SUPPLIED DATA below:
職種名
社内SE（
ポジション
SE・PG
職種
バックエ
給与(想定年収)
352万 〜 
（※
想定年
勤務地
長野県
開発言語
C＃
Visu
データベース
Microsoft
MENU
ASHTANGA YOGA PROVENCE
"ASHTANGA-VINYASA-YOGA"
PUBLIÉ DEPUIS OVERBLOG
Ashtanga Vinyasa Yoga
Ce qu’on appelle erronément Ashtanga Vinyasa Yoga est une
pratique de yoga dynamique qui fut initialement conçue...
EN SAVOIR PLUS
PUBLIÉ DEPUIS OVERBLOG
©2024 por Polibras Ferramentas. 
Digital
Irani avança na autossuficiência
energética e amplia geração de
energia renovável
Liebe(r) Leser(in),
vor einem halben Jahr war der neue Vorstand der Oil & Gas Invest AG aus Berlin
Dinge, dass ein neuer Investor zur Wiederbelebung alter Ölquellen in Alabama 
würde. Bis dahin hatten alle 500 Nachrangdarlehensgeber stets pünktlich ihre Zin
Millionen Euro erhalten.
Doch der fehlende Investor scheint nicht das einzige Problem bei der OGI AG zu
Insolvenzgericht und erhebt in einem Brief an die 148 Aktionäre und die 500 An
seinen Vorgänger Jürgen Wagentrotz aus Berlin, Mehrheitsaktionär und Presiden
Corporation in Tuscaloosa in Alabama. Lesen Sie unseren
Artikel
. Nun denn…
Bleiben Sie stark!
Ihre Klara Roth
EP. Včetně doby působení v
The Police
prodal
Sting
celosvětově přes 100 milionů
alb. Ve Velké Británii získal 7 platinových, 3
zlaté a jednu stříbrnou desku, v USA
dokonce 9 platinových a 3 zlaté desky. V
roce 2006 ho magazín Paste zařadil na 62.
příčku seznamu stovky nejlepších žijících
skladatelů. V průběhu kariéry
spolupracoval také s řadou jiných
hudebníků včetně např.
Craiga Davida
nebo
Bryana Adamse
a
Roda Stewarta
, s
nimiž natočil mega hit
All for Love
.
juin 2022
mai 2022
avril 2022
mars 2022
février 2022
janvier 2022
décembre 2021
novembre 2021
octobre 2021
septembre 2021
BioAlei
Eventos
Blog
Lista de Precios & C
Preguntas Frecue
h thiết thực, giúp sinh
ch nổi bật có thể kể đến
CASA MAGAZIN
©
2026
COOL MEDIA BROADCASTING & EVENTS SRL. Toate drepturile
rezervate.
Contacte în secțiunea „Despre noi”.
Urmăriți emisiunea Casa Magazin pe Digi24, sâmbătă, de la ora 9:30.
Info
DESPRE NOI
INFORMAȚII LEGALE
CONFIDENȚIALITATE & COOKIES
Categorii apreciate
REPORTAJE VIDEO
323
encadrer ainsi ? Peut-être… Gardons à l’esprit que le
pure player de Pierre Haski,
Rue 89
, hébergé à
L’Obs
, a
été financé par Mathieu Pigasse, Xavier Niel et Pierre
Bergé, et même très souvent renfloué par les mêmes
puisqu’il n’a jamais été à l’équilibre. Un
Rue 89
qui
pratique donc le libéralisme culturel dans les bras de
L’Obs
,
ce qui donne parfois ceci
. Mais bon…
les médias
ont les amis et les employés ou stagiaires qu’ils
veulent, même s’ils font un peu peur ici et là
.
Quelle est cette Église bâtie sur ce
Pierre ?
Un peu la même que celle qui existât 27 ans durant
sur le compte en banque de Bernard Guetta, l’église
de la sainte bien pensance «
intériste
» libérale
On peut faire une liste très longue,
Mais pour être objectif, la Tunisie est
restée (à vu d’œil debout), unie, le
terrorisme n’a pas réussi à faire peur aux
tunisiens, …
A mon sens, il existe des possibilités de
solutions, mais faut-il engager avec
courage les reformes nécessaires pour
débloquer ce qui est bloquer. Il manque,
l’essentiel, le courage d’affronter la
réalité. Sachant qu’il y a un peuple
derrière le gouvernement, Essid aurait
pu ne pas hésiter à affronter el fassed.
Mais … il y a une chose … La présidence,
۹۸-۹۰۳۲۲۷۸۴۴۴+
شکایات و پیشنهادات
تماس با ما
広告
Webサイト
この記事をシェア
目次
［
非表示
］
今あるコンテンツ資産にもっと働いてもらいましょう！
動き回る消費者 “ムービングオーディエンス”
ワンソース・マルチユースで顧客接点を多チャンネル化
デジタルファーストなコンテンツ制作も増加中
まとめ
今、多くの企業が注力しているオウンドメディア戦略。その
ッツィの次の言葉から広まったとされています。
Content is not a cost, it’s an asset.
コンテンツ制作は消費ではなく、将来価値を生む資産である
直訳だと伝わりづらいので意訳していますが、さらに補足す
End of SUPPLIED DATA.
▶ _WHAT THE TASK REQUIRES_
From the records above, reproduce exactly the lines from the one with "EP. Včetně doby působení v" to the one with "příčku seznamu stovky nejlepších žijících", both included, and no others.

▶ _EXERCISE ANSWER_
EP. Včetně doby působení v
The Police
prodal
Sting
celosvětově přes 100 milionů
alb. Ve Velké Británii získal 7 platinových, 3
zlaté a jednu stříbrnou desku, v USA
dokonce 9 platinových a 3 zlaté desky. V
roce 2006 ho magazín Paste zařadil na 62.
příčku seznamu stovky nejlepších žijících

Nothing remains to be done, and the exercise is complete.